Trader Joe's and Practice Paralysis

March 11, 2020


Have you ever gone to Trader Joe’s without a shopping list?

I have.

And as a result, I’ve either walked out of the store with nothing to live on or walked out of the store having spent my entire life’s savings.



For the past year, I’ve been itching to create what Mark Fisher calls “Magic Time” or what others call “Golden Afternoons”. Either one signals a carved-out chunk of dedicated time wherein one has nothing structured, nothing planned, and they are simply supposed to follow their impulses to stretch their artistry and get creative.


What I’ve come to find is that, despite my saying I want this in my schedule, I never prioritize making Magic Time or Golden Afternoons a reality. I think it’s because subconsciously, seeing a three-hour open chunk on my calendar where I can do “whatever I want” creatively, gives me a panic attack. It’s like standing in the cereal aisle and being told I can only choose one box. HOW IS ONE SUPPOSED TO DECIDE BETWEEN THE KNOCK OFF TRADER JOE’S CINNAMON TOAST CRUNCH AND FROSTED MINI WHEATS!? If I can only pick one, then forget it.

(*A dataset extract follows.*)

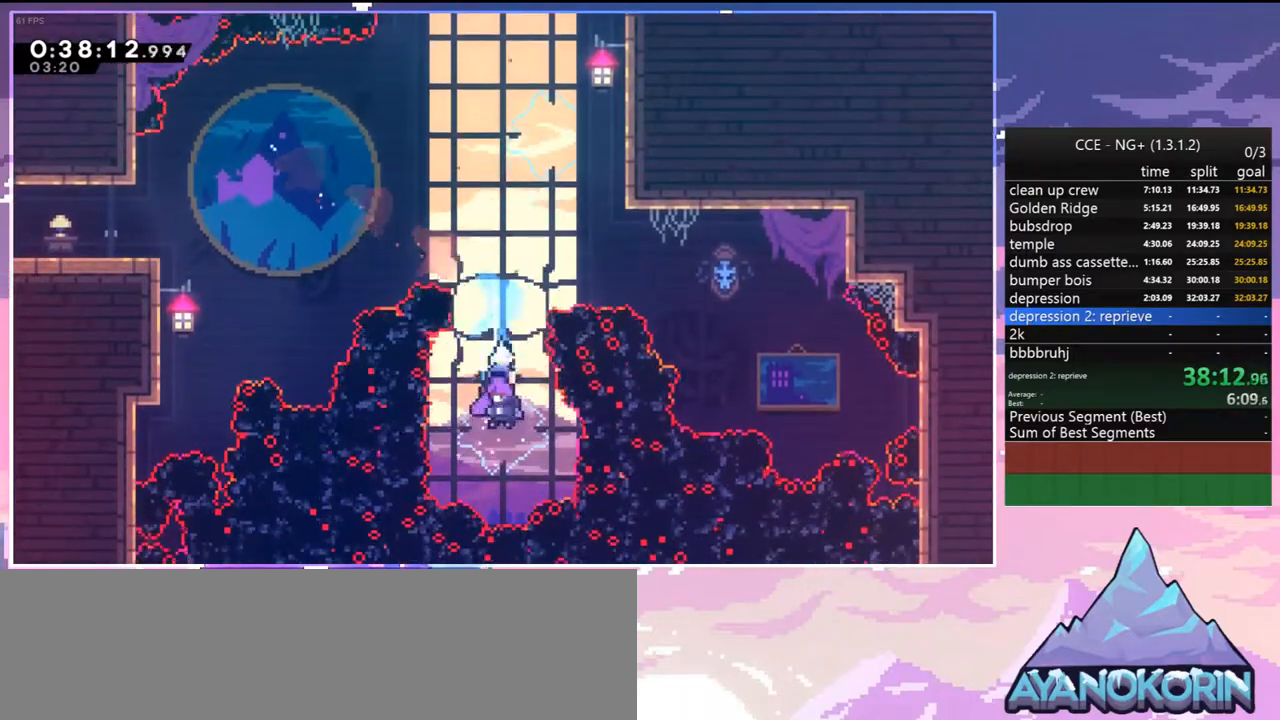
{"keys": ["left", "up"], "events": [[17, "down", "up"], [117, "left", "down"], [117, "up", "down"]]}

A Beautiful Constraint explains, “Previous studies showed that giving people too much choice limits creativity, just as giving them no choice at all does.”

If the possibilities are endless, then we actually fail to meet any of them because we are either paralyzed by choice or stick to the status quo. If we don’t have boundaries, it’s hard to solve problems because you don’t know what you’re really trying to solve. Without boundaries, we don’t know where to direct our energy.

This idea explains why we’re not good at “practicing” outside of a voice lesson or acting class setting. Practicing without structure feels too vast, too limitless. And when there are no limits (like the limit of a coach giving you a specific exercise to do, or the limit of time constraint on the class, or the limit of a ship date for the next assignment/audition/performance, etc.), we feel lost about where to spend our energy and thus end up spending it other places where we can really see the results of our problem solving efforts (like washing dishes and making spreadsheets and crafting To Do Lists) or spending it doing something mindless like scrolling social media.

So, the next time I sit down to practice or rehearse, I’m going to set an intention:

To create an itinerary of events that will happen during the Magic rehearsal Time; Play a game while running cuts; Tell the scene partner the goal for the next run through or ask them if they’ll give a specific thing to focus on; To focus on feeling my feet on the floor, etc.


If we give ourselves our own creative limitations, we may feel more adept and engaged. We may begin to feel like we’re holding a shopping list and have some control. When we leave the store, we’ll leave feeling excited about both the items we intentionally put in our cart and the ones that “accidentally” ended up in there

(like these).


Happy shopping (I mean practicing), y'all.